We linked the pitches as follows and it worked wonders if you take care managing rope drag (have 2x double length draws, and about half a dozen single length draws)

- p2 + p3 ... full 60m
- p5 + p6 ... approx. 50m+
- p7 + p8 ... full 60m

It's possible to link p4 + p5 too, but I think p5 + p6 is a better option

p9 has a fixed mangled up metollius cam.

Super, duper route! Get on it during the week in the afternoon to avoid the crowds.
By Max Tepfer
From: Bend, OR
Sep 8, 2015

I found the rack beta posted above to be spot on. If you were intimidated by the route, I'd bring more small gear. (purple-yellow tcus) Extra big gear would be wasted weight.
By James Ellis
From: Seattle, Washington
Aug 8, 2016

Awesome route destined for classic status. The 5.10c finger crack pitch was the highlight for me, but each pitch was excellent and unique. We combined pitches 2+3, 4+5, and 11+12.

I am admittedly terrible at chimneying but the last pitch felt real hard for 5.9.
By fivefun
Aug 21, 2016

The chimney pitch starts with good feet and ends with a diagonal rail for your hands. It's an honest 5.9 but not harder. That said, of the 3 parties ahead of us all did some serious hanging in the chimney due to backpack shenanigans. It was easy to untie at the top and lower down a loop of rope to haul out extra gear for my follower.
By John Wilder
From: Las Vegas, NV
Jul 19, 2017
rating: 5.10c 6b 20 VII 20 E2 5b

A few thoughts on this route.

1) It's really good- like, kind of incredible if you're looking for a long route with a ton of moderate 5.10 climbing.

2) It's also really easy to link alot of pitches (more below) and save a ton of time.

3) Rack: Doubles to green camalot, singles to 4" Nothing below a blue alien size. A handful of medium stoppers. 12-14 draws if you're linking pitches.

4) You can link Pitches 1&2, 4&5, 7&8, 9&10 really easily and we did all but the last link. If you do link 9&10, make sure to save your hand to fist size pieces for pitch 10.
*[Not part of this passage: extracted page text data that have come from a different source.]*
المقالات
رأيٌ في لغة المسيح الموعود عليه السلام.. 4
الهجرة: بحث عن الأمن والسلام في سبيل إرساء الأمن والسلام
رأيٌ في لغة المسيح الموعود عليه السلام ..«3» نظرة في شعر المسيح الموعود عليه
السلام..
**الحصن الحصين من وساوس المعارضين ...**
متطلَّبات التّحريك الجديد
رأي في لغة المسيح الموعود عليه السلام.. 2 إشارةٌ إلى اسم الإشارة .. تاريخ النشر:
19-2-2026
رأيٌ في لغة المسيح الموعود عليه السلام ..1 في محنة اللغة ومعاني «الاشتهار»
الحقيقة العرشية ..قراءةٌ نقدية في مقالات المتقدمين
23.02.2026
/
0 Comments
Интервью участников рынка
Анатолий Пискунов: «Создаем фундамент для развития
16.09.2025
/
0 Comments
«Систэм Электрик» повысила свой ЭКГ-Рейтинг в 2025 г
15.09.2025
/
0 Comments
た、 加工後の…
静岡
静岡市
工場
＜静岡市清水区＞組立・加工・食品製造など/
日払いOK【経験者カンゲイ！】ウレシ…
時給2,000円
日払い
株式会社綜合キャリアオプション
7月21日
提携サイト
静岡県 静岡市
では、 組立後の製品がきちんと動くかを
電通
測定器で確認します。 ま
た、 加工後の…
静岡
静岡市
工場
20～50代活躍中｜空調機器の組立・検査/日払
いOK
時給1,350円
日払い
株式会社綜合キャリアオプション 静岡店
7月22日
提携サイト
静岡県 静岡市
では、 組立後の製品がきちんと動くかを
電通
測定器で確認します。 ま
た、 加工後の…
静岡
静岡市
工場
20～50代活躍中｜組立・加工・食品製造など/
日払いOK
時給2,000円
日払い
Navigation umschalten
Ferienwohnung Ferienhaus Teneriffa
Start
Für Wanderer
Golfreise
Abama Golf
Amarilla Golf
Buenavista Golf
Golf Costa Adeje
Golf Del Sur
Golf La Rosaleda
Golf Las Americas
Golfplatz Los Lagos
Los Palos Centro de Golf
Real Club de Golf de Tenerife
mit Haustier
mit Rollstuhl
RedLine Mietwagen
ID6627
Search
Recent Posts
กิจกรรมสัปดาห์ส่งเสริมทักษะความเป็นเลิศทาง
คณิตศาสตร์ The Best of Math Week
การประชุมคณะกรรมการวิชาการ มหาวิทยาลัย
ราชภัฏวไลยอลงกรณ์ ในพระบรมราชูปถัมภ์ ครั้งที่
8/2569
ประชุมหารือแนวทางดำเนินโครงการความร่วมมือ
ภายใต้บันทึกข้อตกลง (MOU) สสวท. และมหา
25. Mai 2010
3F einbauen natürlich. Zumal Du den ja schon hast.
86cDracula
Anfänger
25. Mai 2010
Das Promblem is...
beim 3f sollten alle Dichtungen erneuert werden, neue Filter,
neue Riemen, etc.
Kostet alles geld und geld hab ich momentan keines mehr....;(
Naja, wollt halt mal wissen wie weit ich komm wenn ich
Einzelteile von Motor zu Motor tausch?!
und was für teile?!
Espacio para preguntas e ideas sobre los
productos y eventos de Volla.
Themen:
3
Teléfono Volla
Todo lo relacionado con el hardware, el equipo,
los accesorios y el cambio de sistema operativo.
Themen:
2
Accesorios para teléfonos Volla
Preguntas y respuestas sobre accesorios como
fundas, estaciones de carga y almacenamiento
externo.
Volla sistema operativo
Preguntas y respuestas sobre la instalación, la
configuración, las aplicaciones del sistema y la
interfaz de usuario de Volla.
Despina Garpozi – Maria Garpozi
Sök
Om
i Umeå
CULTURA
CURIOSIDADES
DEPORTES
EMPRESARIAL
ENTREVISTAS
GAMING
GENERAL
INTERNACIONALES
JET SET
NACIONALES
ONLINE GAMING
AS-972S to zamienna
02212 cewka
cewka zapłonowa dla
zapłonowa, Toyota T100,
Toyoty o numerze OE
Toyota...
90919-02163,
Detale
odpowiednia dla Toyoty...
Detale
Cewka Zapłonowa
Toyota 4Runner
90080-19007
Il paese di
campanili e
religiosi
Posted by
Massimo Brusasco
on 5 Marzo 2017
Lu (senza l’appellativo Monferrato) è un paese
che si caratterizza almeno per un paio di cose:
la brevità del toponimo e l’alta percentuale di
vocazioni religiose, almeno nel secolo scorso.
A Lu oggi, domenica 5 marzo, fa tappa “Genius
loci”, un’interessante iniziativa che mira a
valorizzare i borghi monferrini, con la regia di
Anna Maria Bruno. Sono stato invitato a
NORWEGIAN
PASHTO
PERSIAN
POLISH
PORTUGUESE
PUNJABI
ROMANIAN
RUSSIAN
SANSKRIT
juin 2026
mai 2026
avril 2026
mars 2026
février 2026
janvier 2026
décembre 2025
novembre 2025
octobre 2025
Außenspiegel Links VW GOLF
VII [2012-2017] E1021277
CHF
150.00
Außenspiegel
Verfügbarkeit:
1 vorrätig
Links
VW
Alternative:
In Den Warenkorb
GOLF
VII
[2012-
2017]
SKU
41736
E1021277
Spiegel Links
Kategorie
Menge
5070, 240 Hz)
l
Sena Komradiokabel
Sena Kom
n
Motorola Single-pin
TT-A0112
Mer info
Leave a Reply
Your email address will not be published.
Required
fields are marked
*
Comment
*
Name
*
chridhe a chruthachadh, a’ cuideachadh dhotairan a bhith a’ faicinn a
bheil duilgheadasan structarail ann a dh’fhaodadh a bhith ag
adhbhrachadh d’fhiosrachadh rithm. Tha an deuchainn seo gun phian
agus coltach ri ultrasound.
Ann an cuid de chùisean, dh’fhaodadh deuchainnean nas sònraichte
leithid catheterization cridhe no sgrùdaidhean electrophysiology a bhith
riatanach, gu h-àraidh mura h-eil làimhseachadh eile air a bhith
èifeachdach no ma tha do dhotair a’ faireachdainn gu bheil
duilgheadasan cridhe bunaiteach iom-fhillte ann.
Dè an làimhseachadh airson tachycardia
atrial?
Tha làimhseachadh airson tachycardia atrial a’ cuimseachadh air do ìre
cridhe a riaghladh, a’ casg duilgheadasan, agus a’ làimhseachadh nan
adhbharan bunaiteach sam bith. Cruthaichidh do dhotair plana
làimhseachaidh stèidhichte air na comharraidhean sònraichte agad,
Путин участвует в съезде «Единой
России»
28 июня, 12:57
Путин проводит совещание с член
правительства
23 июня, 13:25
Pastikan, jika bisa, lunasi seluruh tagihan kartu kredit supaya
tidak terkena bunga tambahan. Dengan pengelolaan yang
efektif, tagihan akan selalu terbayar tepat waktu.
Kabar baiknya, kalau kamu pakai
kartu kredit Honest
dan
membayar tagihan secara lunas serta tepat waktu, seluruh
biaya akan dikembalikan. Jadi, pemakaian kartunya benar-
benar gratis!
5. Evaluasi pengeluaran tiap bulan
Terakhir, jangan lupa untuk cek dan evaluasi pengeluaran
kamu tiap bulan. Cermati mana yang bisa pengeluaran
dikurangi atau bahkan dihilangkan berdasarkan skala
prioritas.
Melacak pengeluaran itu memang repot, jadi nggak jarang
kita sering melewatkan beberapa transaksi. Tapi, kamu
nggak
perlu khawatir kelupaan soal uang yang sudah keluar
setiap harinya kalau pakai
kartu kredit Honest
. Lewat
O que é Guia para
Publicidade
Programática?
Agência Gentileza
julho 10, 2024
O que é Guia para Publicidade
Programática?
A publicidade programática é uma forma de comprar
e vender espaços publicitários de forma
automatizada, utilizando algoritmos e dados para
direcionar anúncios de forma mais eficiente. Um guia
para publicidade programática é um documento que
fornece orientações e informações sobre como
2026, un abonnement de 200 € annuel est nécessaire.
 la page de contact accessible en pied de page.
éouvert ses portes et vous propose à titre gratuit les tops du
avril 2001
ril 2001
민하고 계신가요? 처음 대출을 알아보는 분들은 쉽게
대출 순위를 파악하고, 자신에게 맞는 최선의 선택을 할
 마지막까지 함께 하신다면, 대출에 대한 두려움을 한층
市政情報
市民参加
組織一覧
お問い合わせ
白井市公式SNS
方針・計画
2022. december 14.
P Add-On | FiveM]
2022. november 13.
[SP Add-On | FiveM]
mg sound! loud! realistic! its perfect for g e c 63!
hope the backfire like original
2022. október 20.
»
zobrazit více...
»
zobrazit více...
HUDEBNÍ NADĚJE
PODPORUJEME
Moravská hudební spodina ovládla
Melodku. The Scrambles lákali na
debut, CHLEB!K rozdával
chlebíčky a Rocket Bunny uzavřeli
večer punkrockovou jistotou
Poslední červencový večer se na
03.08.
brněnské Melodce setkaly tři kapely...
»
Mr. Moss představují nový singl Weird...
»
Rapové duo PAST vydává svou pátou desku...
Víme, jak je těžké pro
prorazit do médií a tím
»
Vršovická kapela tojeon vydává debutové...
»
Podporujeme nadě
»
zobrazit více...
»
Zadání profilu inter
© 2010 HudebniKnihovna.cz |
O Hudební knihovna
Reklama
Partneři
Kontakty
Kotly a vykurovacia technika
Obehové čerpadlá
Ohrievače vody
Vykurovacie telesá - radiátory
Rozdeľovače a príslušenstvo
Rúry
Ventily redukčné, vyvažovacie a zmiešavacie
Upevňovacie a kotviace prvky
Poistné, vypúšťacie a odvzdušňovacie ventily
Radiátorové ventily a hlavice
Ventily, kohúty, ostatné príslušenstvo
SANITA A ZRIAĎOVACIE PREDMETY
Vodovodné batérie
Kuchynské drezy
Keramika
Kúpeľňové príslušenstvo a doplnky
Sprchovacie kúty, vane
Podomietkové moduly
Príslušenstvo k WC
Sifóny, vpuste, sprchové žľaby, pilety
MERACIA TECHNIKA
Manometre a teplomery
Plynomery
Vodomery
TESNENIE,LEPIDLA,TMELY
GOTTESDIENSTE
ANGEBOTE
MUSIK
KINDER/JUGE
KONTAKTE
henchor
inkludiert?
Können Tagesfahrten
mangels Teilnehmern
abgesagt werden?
5) IMHO, the most sustained climbing is Pitch 4, and it's 5.10c. It's also not green camalots- its purple camalots. Two was fine, but if you're firing at your limit on this pitch, bring three.

6) The 5.10 face climbing up high is only 5.10c at most.

7) The final pitch would be way easier if the bolts were moved further into the chimney. The first bolt on this pitch would also be alot nicer if it was a foot or two lower.

Definitely get on this route- it's spectacular and with the exception of Pitch 8, every pitch is memorable and fun.
By Jon Rhoderick
Jul 27, 2017

Might be a heretic for saying this, but I think this is a better climb then the Grand
By Salcone
From: Fort Collins, Colorado
Jul 27, 2017

Great rock, great gear. Those without yokes should note this route has LOTS of laybacking. I do NOT recommend linking pitches 2 & 3, just too long and sustained. But 4 & 5 link well, as do 7 & 8 (or 6 & 7). Pitch 12 is the crux of the route, if you're tall and/or hate chimneys. Pitch 11 is more like 10b. No perfect splitters like the Grand, but a great mix of granite face, fingers, hands, fists, chim, and most of all, layback.
By Joe Ludlow
Aug 24, 2017

This climb is amazing. Easily one of the best routes of my life.

Link pitch 11 (only 10b, not 10d) and pitch 12 to avoid a hanging belay.
By Eric Hirst
Sep 7, 2017

I really like the bottom of this route, but didn't like the upper pitches as much. My new favorite variation is the Sunset Falcon option: climb P1-P7 and then continue on Millennium Falcon. Still 10d assuming you stop at Bellygood, and better in my opinion than either MF or SS alone.